## Material supplied
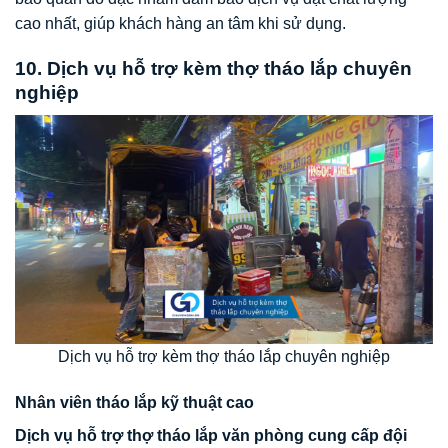
cao nhất, giúp khách hàng an tâm khi sử dụng.
10. Dịch vụ hỗ trợ kèm thợ tháo lắp chuyên
nghiệp
Dịch vụ hỗ trợ kèm thợ tháo lắp chuyên nghiệp
Nhân viên tháo lắp kỹ thuật cao
Dịch vụ hỗ trợ thợ tháo lắp văn phòng cung cấp đội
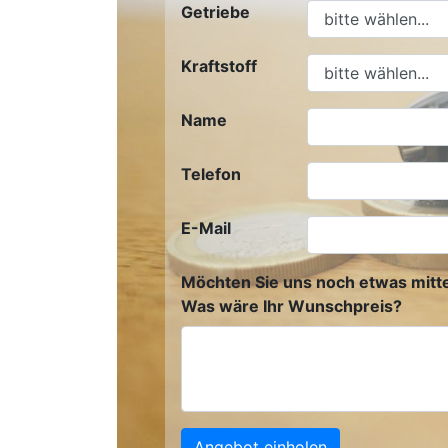
Getriebe
Kraftstoff
Name
Telefon
E-Mail
Möchten Sie uns noch etwas mitte
Was wäre Ihr Wunschpreis?
Angebot einholen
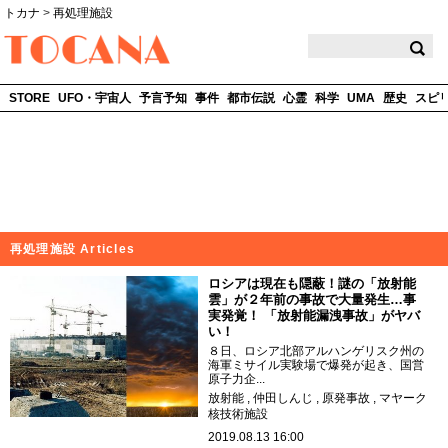
トカナ
>
再処理施設
TOCANA
STORE
UFO・宇宙人
予言予知
事件
都市伝説
心霊
科学
UMA
歴史
スピ
再処理施設 Articles
ロシアは現在も隠蔽！謎の「放射能
雲」が２年前の事故で大量発生…事
実発覚！ 「放射能漏洩事故」がヤバ
い！
８日、ロシア北部アルハンゲリスク州の
海軍ミサイル実験場で爆発が起き、国営
原子力企...
放射能
仲田しんじ
原発事故
マヤーク
核技術施設
2019.08.13 16:00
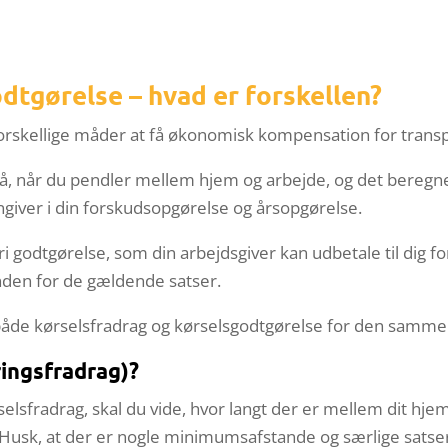
dtgørelse – hvad er forskellen?
forskellige måder at få økonomisk kompensation for transp
få, når du pendler mellem hjem og arbejde, og det beregnes
angiver i din forskudsopgørelse og årsopgørelse.
ri godtgørelse, som din arbejdsgiver kan udbetale til dig f
inden for de gældende satser.
 både kørselsfradrag og kørselsgodtgørelse for den samme 
ringsfradrag)?
selsfradrag, skal du vide, hvor langt der er mellem dit hje
de. Husk, at der er nogle minimumsafstande og særlige satse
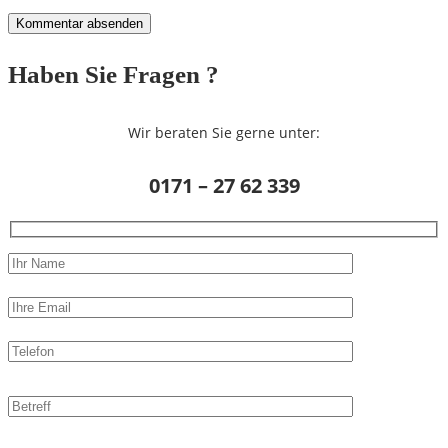
Haben Sie Fragen ?
Wir beraten Sie gerne unter:
0171 – 27 62 339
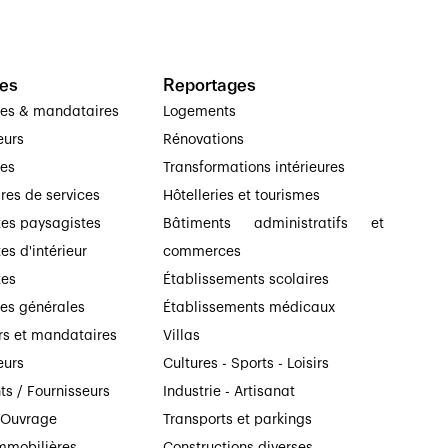
es
Reportages
ses & mandataires
Logements
eurs
Rénovations
ses
Transformations intérieures
ires de services
Hôtelleries et tourismes
tes paysagistes
Bâtiments administratifs et
es d'intérieur
commerces
tes
Établissements scolaires
ses générales
Établissements médicaux
rs et mandataires
Villas
eurs
Cultures - Sports - Loisirs
ts / Fournisseurs
Industrie - Artisanat
’Ouvrage
Transports et parkings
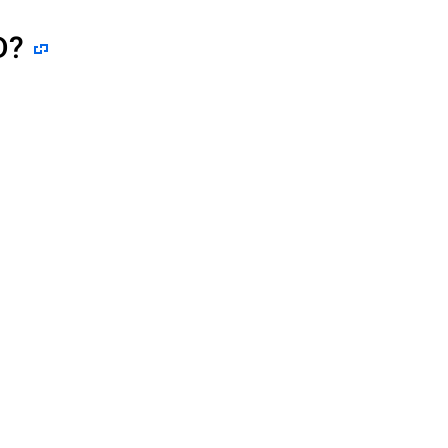
D
?
а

## Problem description
Restate each entry verbatim and skip every image.

## Task output
cao nhất, giúp khách hàng an tâm khi sử dụng.
10. Dịch vụ hỗ trợ kèm thợ tháo lắp chuyên
nghiệp
Dịch vụ hỗ trợ kèm thợ tháo lắp chuyên nghiệp
Nhân viên tháo lắp kỹ thuật cao
Dịch vụ hỗ trợ thợ tháo lắp văn phòng cung cấp đội
Getriebe
Kraftstoff
Name
Telefon
E-Mail
Möchten Sie uns noch etwas mitte
Was wäre Ihr Wunschpreis?
Angebot einholen
トカナ
>
再処理施設
TOCANA
STORE
UFO・宇宙人
予言予知
事件
都市伝説
心霊
科学
UMA
歴史
スピ
再処理施設 Articles
ロシアは現在も隠蔽！謎の「放射能
雲」が２年前の事故で大量発生…事
実発覚！ 「放射能漏洩事故」がヤバ
い！
８日、ロシア北部アルハンゲリスク州の
海軍ミサイル実験場で爆発が起き、国営
原子力企...
放射能
仲田しんじ
原発事故
マヤーク
核技術施設
2019.08.13 16:00
dtgørelse – hvad er forskellen?
forskellige måder at få økonomisk kompensation for transp
få, når du pendler mellem hjem og arbejde, og det beregnes
angiver i din forskudsopgørelse og årsopgørelse.
ri godtgørelse, som din arbejdsgiver kan udbetale til dig f
inden for de gældende satser.
 både kørselsfradrag og kørselsgodtgørelse for den samme 
ringsfradrag)?
selsfradrag, skal du vide, hvor langt der er mellem dit hje
de. Husk, at der er nogle minimumsafstande og særlige satse
Haben Sie Fragen ?
Wir beraten Sie gerne unter:
0171 – 27 62 339
es
Reportages
ses & mandataires
Logements
eurs
Rénovations
ses
Transformations intérieures
ires de services
Hôtelleries et tourismes
tes paysagistes
Bâtiments administratifs et
es d'intérieur
commerces
tes
Établissements scolaires
ses générales
Établissements médicaux
rs et mandataires
Villas
eurs
Cultures - Sports - Loisirs
ts / Fournisseurs
Industrie - Artisanat
’Ouvrage
Transports et parkings
D
?
а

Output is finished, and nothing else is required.